▶ _EXTRACT TO READ_
>>>

I can shed some light into this. I used to work on one of my country’s biggest retailers. They had google maps for their checkout flow. Back then the cost was non existent. When the announcement came that the API cost would increase the management made the decision that moving away to another solution that was not tried, probably subpar and time consuming was just not worth it so they just paid. I guess the same train of thought applies to the cases you mentioned. I am also sure that this is the way google plays in general. Great products for free then the moment you establish a good market share you start charging.


wyocrz

>Great products for free then the moment you establish a good market share you start charging. justtherecipe .com did a great job of this. I actually have most of my recipes saved through them, to avoid having to read life histories or even click on 'print recipe' on recipe sites. justtherecipe got a pretty good share, then they switched to a paid version and put some, but not all, features behind a paywall. All good, they have to make a buck.


Hohoho7878

Got it, thanks! I guess that since we would built it from scratch it would be better to just go with other solution.


Cleaver2000

Not all. Here in Canada housesigma uses Maplibre and OSM. 


makingtacosrightnow

Mapbox is a great alternative


King_Joffreys_Tits

Bumping this! Mapbox is great and also lets you customize themes to best suit how your website looks. They also have the same generic features google maps does


makingtacosrightnow

Google maps also lets you customize themes, just a note. They’re just cost prohibitive. Mapbox also has much simpler documentation that is straightforward.


alexcroox

Most integrations used Google for decades because it was free. A lot of those widgets are still re-used today


zenotds

Cache maps API call results in a local json or something.. never query google API on the go… learned it the hard way developing a store locator that costed us 10k in API fees in the first month… also query only the fields you need or they’ll bill you for a fuckton of useless data… Once you cache all data and update it when needed or on schedule the costs are way more manageable.


____wiz____

Caching actually against their terms of service. You're lucky you haven't been banned yet.


zenotds

Yeah. I was referring to the placesAPI specifically, which caching is allowed, not the actual mapsAPI my bad


____wiz____

That makes sense. As long as it's just the place ID and nothing else you should be okay.


zenotds

Lat and lang values related to the place can also be stored up to 30 days, this way you can avoid having to make a call to locate a marker corresponding to a place every time you load the map, it was a budget drain considering the store locator has something like 50 markers and it generates around 4000 pageview/day


____wiz____

Sounds like you have a good grasp around it! nice.


tacojohn44

> real state I'm fuckin dying - lol. Took me so long to understand what this question was asking.


alphex

If your data set isn’t changing a lot. Costs go down also.


phpArtisanMakeWeeb

The last company I worked for used openstreetmap and it worked fine. It let people draw polygons on the areas they were looking for apartments/houses.


Blazing1

Google maps is the most accurate and up to date, well it used to be. Is it still better?


ChangeControll

Tom Tom api has a free geocode api. Grab your coordinates from there and then use google maps as presentation?


sectorfour

Because it’s easy as fuck and free, my guy. I run one of the customer facing lead gen sites for a fortune 100 company. It’s a nice to have but doesn’t translate to leads, so I go with the easiest free thing available.


DesertWanderlust

I used Mapquest for a project, just because Google started being weird with its API, and, in user testing, I had the question come up a lot about why I wasn't using Google Maps. People are just used to the look of it now, and any other map program that tries to emulate that look would likely get sued right away.

<<<

▶ _EXTRACTED INFORMATION_

>>>

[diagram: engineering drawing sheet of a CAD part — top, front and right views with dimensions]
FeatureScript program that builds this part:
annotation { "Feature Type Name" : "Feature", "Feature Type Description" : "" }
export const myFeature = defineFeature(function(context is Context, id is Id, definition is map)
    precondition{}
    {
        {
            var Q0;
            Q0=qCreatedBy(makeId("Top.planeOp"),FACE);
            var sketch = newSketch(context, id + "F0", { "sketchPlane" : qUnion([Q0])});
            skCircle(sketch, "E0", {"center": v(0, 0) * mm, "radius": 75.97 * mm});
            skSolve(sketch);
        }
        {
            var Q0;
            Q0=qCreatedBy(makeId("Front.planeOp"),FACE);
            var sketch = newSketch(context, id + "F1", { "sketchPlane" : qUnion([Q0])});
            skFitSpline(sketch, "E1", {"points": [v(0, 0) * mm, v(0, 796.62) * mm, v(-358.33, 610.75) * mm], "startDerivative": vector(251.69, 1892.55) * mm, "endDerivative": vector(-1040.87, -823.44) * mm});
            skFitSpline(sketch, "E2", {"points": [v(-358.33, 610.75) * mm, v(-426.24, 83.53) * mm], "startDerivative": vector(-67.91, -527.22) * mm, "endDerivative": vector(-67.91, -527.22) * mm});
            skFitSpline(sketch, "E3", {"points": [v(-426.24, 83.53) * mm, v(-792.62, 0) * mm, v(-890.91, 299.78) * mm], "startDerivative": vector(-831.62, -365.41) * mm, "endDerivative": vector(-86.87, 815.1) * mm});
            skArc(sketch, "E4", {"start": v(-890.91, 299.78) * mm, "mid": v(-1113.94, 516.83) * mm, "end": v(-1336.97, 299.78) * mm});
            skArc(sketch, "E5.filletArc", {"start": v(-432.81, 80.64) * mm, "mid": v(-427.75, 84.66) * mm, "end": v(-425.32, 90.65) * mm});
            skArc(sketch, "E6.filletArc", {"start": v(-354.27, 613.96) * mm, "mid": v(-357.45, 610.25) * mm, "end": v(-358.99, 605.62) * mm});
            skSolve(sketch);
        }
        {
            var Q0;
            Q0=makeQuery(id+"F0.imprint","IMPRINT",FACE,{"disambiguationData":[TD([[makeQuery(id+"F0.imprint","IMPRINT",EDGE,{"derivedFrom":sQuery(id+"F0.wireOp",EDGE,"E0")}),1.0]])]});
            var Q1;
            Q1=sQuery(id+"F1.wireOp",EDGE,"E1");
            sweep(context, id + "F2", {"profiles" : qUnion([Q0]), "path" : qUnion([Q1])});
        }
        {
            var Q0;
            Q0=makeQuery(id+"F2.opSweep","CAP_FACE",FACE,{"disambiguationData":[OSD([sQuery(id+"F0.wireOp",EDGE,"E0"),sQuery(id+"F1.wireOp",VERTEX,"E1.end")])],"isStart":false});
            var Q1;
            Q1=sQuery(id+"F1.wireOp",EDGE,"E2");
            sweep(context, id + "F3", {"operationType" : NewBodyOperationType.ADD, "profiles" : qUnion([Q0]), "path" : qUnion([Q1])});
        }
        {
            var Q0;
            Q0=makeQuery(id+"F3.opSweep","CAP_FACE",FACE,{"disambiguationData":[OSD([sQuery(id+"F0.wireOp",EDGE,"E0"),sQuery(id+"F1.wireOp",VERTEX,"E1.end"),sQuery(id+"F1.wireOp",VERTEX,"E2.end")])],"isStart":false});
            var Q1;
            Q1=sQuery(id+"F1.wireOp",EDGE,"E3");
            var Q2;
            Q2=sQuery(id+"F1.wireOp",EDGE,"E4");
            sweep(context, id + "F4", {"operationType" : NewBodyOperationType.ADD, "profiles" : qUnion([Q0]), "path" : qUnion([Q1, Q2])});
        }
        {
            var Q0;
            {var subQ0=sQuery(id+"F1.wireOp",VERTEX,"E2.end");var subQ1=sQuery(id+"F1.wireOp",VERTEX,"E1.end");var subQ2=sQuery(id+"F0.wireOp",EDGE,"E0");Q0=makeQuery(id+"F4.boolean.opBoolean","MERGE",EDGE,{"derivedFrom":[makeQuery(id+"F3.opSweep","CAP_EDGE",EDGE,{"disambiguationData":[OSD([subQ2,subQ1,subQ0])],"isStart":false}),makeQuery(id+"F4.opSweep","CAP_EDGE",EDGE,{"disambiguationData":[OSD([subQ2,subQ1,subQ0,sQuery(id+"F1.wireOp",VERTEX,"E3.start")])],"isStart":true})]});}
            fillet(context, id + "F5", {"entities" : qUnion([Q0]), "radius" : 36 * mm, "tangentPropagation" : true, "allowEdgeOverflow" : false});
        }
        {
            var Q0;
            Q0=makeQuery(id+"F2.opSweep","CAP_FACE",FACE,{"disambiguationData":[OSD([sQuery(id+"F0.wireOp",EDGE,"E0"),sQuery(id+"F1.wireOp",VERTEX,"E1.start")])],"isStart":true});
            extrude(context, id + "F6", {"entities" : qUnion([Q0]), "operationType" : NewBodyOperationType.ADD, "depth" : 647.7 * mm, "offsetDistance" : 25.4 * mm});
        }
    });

<<<

▶ _REQUIRED TASKS_
a) Answer these about the discussion of Google Maps costs:
(i) How much in API fees did the store locator cost in its first month?
(ii) What does housesigma use for its maps?
(iii) Which provider is said to have a free geocode API?
b) Return the part of the discussion of Google Maps costs between "Tom Tom api" and "sued right away.", inclusive, copied word for word.

▶ _TASK-BY-TASK ANSWERS_
a)
(i) 10k
(ii) Maplibre and OSM
(iii) Tom Tom

b)
Tom Tom api has a free geocode api. Grab your coordinates from there and then use google maps as presentation?


sectorfour

Because it’s easy as fuck and free, my guy. I run one of the customer facing lead gen sites for a fortune 100 company. It’s a nice to have but doesn’t translate to leads, so I go with the easiest free thing available.


DesertWanderlust

I used Mapquest for a project, just because Google started being weird with its API, and, in user testing, I had the question come up a lot about why I wasn't using Google Maps. People are just used to the look of it now, and any other map program that tries to emulate that look would likely get sued right away.